A prolonged placebo effect that affected their blood gas results along with pulmonary function test? I thought the article you submitted earlier and the view point you were using was that placebo effect only altered subjective complaints. If the placebo affect can alter blood gas results then perhaps more research needs to be done along that line of operation. As for the control group, the article states that all patients were kept on their regiments and hospital appointments. The only change made was that acupuncture was added to the treatment regiment for a select group.
Once more note the specificity of the disease process being tested. Chronic Obstructive Bronchitis tested from one site where the researcher attempted to adjust for a common co-morbidly in the disease process. They were not conducting three separate experiments, but the same experiment attempting to control for a variable. Pulmonary hypertension is a very serious complication that occurs with COB. In regard to people not starting at the same point, once more these are not bacteria in a dish. They were examined before as a baseline and examined afterward to see what had changed. There is no way to eliminate all variables from an experiment on human beings.
As you deemed not to read the last one, I can only critique the little doubt you indicated. Another study that investigated surgical intervention of children with this disorder could only pool 12 children of 85. Obviously this is not a common disorder. Also, the number of parents willing to sign up for a doctor to have someone insert needles in their child is probably not an outstanding amount.

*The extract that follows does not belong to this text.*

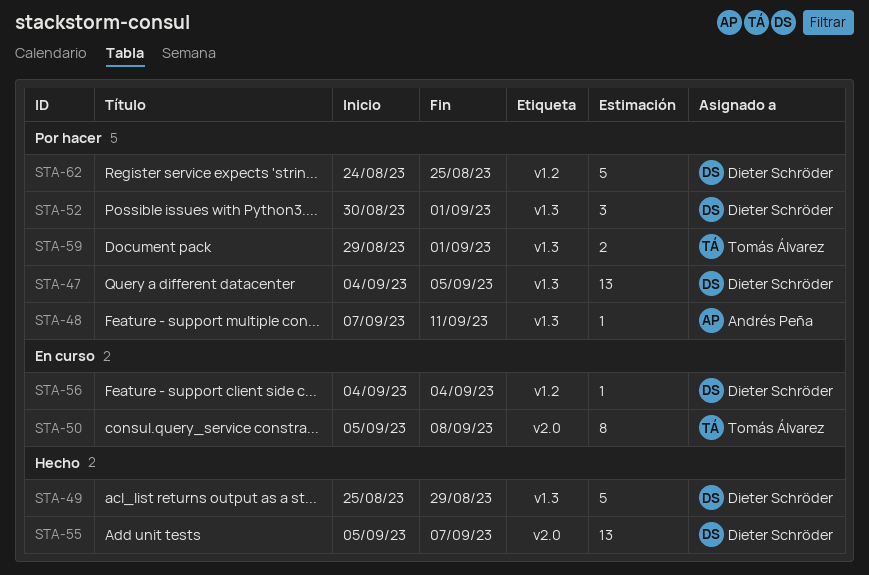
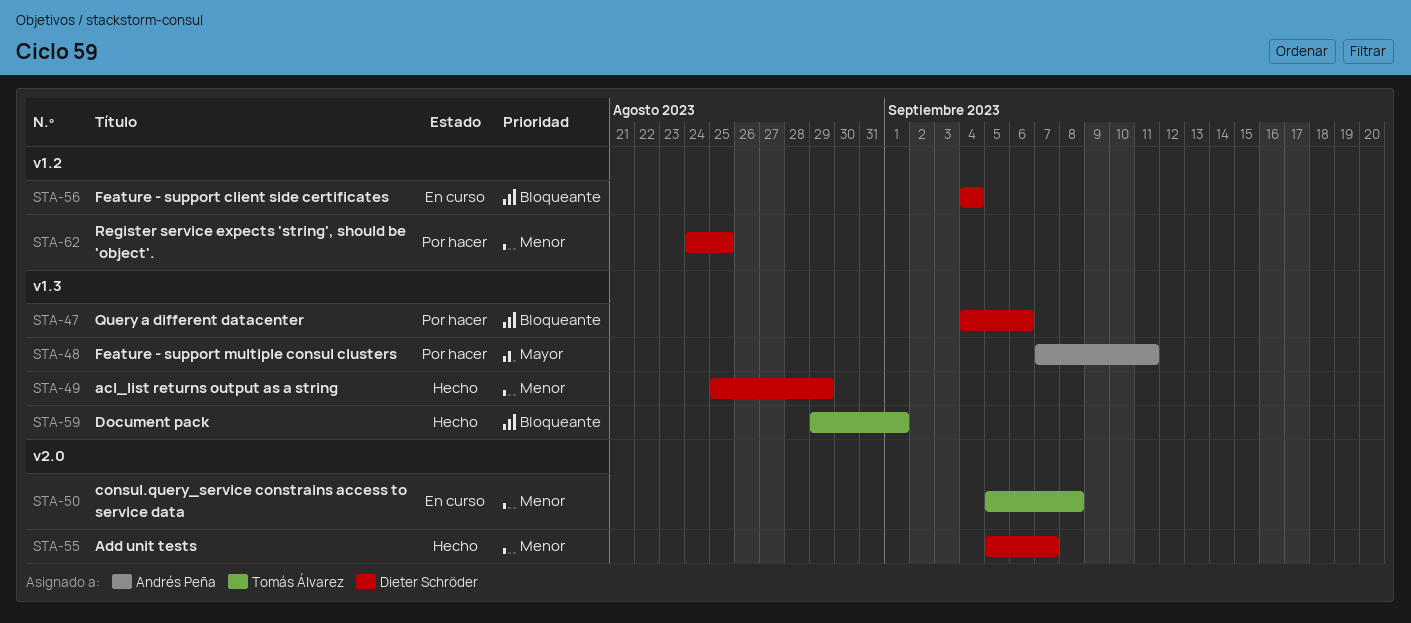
STA-47, due: Sep 5 -> Sep 6
STA-52: present -> none
STA-59, status: Por hacer -> Hecho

As for refuting the entire journal, then I would have to see the editor discredited and stripped of his license for fraud. The journal is staffed by people with appropriate degrees, the research shows the physicians conducting clinical trials and the journal is published by a seemingly reputable publishing company. Quite honestly, if I submitted an article from this journal as part of my research in school I would not think twice that my teacher would refuse the reference.